** Data excerpts **
--

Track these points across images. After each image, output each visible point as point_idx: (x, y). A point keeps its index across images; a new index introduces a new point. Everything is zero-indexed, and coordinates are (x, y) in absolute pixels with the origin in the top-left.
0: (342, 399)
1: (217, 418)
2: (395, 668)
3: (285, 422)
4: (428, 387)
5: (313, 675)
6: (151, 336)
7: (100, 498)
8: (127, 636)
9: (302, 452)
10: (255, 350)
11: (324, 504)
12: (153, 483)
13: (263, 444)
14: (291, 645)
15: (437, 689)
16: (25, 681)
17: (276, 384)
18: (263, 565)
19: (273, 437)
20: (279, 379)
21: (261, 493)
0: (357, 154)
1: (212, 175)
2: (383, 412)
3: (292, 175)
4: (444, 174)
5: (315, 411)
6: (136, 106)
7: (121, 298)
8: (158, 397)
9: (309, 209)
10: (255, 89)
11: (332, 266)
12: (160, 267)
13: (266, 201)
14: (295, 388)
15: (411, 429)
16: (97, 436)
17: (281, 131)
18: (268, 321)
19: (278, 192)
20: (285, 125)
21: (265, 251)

--

** HOW TO COMPLETE THIS TASK **
Put the lines of the entries into a JSON list of strings, one string per line and blank lines left out, running from the start of the entries up to and including the line with "19: (273, 437)".

** WORKED SOLUTION **
[
  "Track these points across images. After each image, output each visible point as point_idx: (x, y). A point keeps its index across images; a new index introduces a new point. Everything is zero-indexed, and coordinates are (x, y) in absolute pixels with the origin in the top-left.",
  "0: (342, 399)",
  "1: (217, 418)",
  "2: (395, 668)",
  "3: (285, 422)",
  "4: (428, 387)",
  "5: (313, 675)",
  "6: (151, 336)",
  "7: (100, 498)",
  "8: (127, 636)",
  "9: (302, 452)",
  "10: (255, 350)",
  "11: (324, 504)",
  "12: (153, 483)",
  "13: (263, 444)",
  "14: (291, 645)",
  "15: (437, 689)",
  "16: (25, 681)",
  "17: (276, 384)",
  "18: (263, 565)",
  "19: (273, 437)"
]